The study was done over a period that saw Egypt increasingly shutter the Strip, closing off and limiting use of the legal border crossing at Rafah while taking action to quash smuggling tunnels used to ferry weapons, people and goods.

The Egyptian crackdown on Gaza’s smuggling tunnels intensified sharply following the ouster of Muslim Brotherhood president Mohammed Morsi, an ally of the Hamas regime in Gaza, on July 3. According to some estimates, up to 90 percent of Gaza’s once-thriving smuggling industry has been destroyed by the Egyptian army, and the Rafah border crossing has remained shut 29 percent of the time.

In its report, Gisha also revealed a sharp increase in the import of fuel and cooking gas to Gaza  through the Kerem Shalom crossing with Israel.

As the import of gasoline through the tunnels decreased in July by 46 percent, the import of cooking gas by 68 percent, and the import of basic food products by 46 percent; the total quantity of equivalent goods imported from Israel through Kerem Shalom increased in July by 38 percent.

The entry of gasoline from Israel into the Gaza Strip grew nearly five-fold in July as compared to June, and cooking gas import rose 41 percent following the extension of the operating hours at Kerem Shalom crossing, Gisha reported.

GIVEN MATERIAL:
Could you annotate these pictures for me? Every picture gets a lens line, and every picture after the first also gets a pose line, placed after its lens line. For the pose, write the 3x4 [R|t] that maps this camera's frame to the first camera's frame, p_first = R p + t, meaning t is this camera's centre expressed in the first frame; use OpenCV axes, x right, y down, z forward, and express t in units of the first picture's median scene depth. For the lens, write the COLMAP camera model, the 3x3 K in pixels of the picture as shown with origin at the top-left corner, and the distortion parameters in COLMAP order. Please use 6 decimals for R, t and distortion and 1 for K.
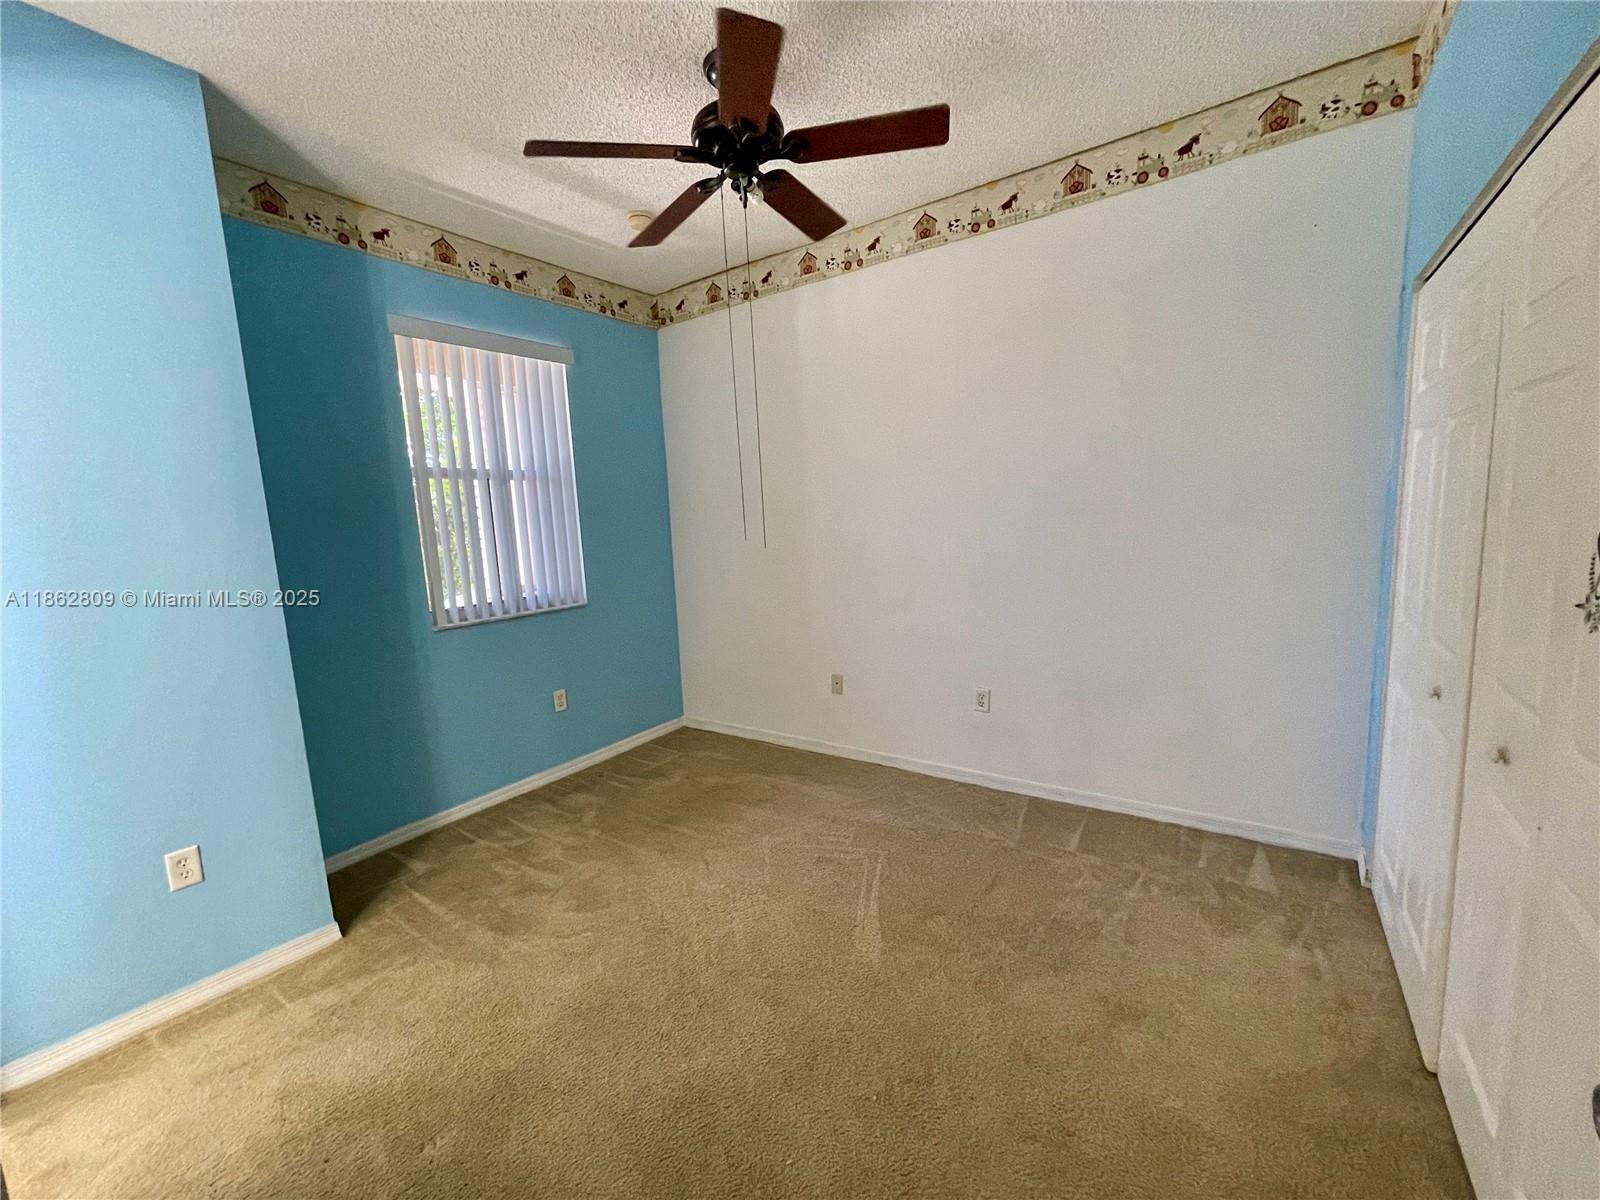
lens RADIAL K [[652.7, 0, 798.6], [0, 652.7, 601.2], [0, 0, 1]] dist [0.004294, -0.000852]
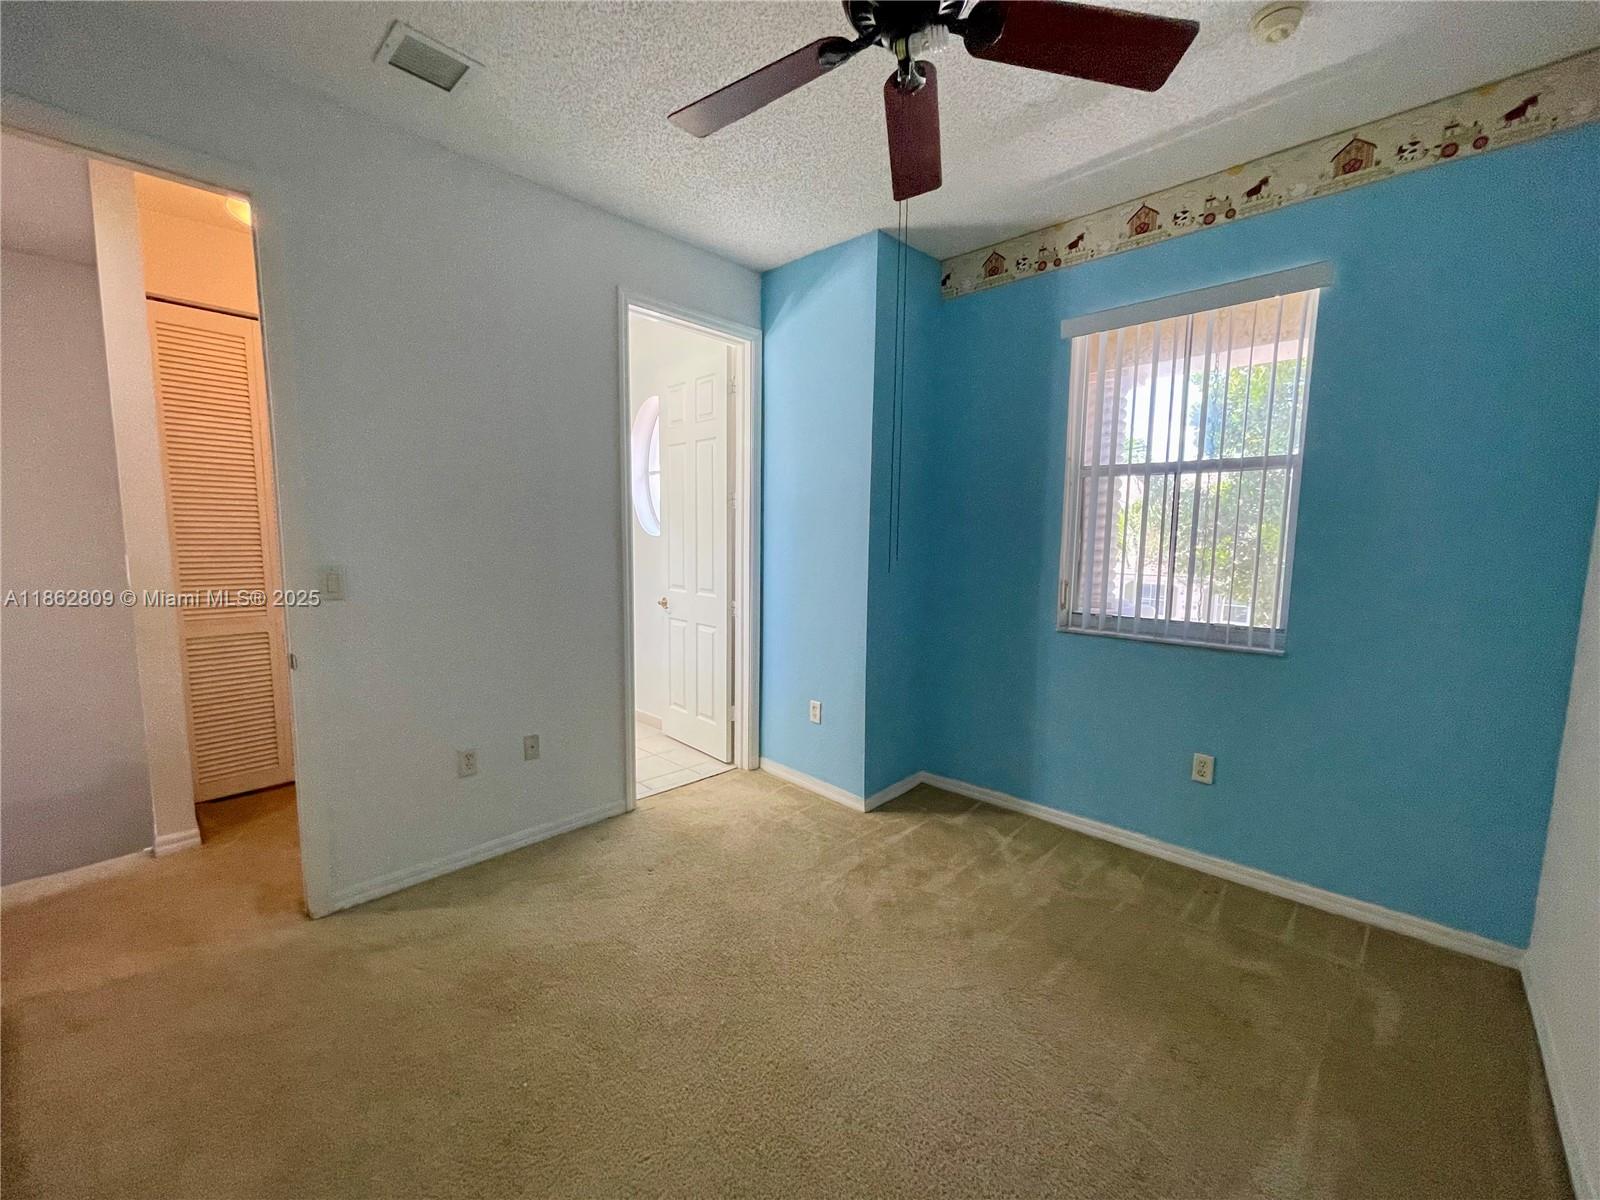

EXERCISE REQUIREMENTS:
1. According to the passage on Gaza's crossings, on what date was Mohammed Morsi ousted?
2. Extend the passage on Gaza's crossings, starting after its final sentence.
The material is separate from the passage on Gaza's crossings.

TASK-BY-TASK OUTPUTS:
1. July 3

2.
Israel eased its restrictions on imports to the Gaza Strip in June 2010, but continues to prohibit the import of commodities which can be used for the production of weapons as well as for construction, namely cement and steel.

But Gisha director Sari Bashi said that Israel’s more lenient policy is still far from satisfying the humanitarian needs of the Gaza Strip.

“The Israeli response is far from adequate,” Bashi told The Times of Israel. “Israel was cognizant of the Egyptian crackdown when formulating its policy, but it will need to find more robust solutions like opening border crossings it had permanently closed or significantly expanding the capacity of Kerem Shalom.”

Bashi added that while Israel has allowed in an additional 1,200 Palestinians in July as compared to previous months, 14,000 Palestinians remain stranded in Gaza as a result of the near-complete closure of Rafah crossing with Egypt. The Palestinians who are allowed to enter Israel, she noted, are mostly residents of the West Bank and international aid workers.

“Israel’s control creates responsibility,” Bashi concluded, adding that the Palestinian Authority as well as her organization have asked the Israeli Defense Ministry to increase the number of entry permits for Gaza residents, but have so far received no answer.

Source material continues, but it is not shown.